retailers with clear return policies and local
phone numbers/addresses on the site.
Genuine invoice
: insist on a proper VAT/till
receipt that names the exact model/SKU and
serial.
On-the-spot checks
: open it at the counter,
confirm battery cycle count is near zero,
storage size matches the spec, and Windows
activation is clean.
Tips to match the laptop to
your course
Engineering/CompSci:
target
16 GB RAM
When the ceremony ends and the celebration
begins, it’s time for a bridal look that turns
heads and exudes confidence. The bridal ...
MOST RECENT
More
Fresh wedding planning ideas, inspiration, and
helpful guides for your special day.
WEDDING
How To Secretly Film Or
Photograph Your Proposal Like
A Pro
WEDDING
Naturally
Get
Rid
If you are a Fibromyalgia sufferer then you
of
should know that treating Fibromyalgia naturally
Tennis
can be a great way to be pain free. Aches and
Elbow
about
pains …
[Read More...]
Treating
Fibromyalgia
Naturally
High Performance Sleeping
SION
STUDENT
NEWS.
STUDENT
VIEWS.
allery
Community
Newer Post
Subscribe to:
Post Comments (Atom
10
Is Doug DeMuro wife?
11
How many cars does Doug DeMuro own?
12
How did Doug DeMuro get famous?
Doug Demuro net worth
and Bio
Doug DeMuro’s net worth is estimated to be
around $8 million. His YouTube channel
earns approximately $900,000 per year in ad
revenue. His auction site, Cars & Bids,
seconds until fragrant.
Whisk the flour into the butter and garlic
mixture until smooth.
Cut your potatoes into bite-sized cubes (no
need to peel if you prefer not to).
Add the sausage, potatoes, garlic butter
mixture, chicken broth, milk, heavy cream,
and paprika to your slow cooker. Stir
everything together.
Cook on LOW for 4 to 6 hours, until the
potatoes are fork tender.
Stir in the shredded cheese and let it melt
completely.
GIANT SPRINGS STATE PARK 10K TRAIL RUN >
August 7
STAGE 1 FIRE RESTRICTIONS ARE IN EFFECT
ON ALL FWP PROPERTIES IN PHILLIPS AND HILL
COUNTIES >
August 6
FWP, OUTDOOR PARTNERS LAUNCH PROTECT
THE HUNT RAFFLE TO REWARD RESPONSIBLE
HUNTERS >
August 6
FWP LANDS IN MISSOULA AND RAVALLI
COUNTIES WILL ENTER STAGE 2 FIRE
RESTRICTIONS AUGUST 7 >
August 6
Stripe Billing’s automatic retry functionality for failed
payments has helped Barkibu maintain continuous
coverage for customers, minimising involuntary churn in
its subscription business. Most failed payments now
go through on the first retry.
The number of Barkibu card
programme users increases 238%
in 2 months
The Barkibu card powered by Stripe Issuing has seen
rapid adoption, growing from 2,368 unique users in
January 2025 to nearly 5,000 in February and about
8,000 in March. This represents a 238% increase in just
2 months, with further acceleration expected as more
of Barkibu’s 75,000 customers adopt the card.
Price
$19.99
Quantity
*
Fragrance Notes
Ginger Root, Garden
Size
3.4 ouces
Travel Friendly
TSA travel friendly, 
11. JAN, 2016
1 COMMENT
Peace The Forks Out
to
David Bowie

***

Rewrite the records from their first line through the line containing "begins, it’s time", inclusive, changing "laptop" to "notebook" and leaving everything else as it is.

retailers with clear return policies and local
phone numbers/addresses on the site.
Genuine invoice
: insist on a proper VAT/till
receipt that names the exact model/SKU and
serial.
On-the-spot checks
: open it at the counter,
confirm battery cycle count is near zero,
storage size matches the spec, and Windows
activation is clean.
Tips to match the notebook to
your course
Engineering/CompSci:
target
16 GB RAM
When the ceremony ends and the celebration
begins, it’s time for a bridal look that turns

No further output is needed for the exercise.